**EXERCISE:**
Look through the lines below and extract any with the word "green".

*** Opening GIVEN DATA ***

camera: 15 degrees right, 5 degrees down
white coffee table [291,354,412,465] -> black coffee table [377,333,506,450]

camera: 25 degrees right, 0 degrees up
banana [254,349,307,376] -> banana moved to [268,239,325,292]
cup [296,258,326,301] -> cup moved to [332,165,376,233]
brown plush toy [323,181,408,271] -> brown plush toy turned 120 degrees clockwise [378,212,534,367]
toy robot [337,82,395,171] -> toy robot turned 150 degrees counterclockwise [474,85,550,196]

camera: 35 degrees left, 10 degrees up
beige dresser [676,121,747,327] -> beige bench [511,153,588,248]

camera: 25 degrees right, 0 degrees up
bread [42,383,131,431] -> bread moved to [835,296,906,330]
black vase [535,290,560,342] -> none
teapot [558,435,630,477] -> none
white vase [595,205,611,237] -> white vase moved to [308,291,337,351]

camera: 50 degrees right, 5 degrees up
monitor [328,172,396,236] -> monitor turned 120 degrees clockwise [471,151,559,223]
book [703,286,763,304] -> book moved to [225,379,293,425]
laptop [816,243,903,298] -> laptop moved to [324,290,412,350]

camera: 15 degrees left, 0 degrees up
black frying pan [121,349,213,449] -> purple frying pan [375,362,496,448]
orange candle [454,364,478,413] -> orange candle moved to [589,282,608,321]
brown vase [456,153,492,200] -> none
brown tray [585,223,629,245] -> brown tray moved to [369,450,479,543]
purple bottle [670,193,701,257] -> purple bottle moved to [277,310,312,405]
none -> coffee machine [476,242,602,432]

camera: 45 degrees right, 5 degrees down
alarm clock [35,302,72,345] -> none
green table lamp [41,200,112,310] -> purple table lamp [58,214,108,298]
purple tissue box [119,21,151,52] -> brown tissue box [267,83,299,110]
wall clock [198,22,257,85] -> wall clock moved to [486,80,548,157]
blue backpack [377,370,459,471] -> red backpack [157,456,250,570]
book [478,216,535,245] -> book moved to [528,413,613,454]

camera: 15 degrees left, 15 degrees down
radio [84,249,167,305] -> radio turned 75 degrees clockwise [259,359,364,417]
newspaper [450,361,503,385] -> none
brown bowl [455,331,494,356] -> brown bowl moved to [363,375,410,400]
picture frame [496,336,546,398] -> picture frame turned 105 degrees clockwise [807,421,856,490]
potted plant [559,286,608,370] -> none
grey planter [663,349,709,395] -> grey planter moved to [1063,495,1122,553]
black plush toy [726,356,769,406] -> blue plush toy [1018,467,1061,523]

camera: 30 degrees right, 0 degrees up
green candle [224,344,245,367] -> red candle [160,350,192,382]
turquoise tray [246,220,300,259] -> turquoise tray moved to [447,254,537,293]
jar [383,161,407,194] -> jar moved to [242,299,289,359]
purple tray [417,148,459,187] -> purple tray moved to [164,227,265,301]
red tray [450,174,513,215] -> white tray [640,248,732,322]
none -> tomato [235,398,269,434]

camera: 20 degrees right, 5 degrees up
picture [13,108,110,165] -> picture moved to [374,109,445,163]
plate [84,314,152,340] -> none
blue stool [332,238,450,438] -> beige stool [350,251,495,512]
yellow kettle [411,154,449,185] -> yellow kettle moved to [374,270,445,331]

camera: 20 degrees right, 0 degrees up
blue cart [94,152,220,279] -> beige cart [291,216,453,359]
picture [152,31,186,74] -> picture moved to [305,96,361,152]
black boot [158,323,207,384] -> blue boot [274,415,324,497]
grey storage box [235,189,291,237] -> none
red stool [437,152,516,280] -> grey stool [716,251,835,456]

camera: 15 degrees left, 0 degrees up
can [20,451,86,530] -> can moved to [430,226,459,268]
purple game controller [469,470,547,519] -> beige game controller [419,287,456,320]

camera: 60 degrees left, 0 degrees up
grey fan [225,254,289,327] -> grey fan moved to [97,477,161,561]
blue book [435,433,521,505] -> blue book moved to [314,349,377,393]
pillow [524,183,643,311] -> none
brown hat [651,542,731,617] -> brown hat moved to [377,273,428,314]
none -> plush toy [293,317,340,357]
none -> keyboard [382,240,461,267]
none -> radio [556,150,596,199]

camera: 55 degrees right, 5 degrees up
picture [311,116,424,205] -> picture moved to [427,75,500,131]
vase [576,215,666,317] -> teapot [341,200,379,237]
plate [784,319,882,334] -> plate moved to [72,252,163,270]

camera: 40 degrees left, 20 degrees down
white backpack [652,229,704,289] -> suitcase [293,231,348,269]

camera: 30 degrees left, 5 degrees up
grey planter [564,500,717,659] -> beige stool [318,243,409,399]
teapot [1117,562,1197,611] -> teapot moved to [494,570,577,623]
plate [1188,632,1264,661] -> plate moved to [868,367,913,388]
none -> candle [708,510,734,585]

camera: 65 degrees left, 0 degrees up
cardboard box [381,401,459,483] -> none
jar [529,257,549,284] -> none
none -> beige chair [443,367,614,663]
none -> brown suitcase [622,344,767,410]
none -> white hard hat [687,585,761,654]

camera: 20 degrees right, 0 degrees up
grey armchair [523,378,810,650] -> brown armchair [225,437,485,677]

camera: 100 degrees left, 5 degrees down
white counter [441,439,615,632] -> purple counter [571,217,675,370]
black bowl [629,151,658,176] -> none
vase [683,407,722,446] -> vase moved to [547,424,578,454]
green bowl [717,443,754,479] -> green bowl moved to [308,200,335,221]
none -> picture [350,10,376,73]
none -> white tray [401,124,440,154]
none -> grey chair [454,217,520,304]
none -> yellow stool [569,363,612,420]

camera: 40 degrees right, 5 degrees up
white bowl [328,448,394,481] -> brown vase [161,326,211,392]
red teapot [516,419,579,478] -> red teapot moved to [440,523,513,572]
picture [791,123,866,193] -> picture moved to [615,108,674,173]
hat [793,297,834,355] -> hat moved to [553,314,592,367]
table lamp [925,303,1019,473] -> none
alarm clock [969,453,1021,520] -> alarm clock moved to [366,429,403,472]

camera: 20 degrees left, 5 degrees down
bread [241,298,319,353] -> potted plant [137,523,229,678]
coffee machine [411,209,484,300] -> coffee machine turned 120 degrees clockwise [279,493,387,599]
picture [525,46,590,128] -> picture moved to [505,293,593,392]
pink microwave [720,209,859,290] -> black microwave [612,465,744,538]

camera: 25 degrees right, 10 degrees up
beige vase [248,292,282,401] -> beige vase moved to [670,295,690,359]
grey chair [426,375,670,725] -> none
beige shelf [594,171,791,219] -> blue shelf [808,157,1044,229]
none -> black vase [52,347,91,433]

*** Closing GIVEN DATA ***

**ANSWER SECTION:**
green table lamp [41,200,112,310] -> purple table lamp [58,214,108,298]
green candle [224,344,245,367] -> red candle [160,350,192,382]
green bowl [717,443,754,479] -> green bowl moved to [308,200,335,221]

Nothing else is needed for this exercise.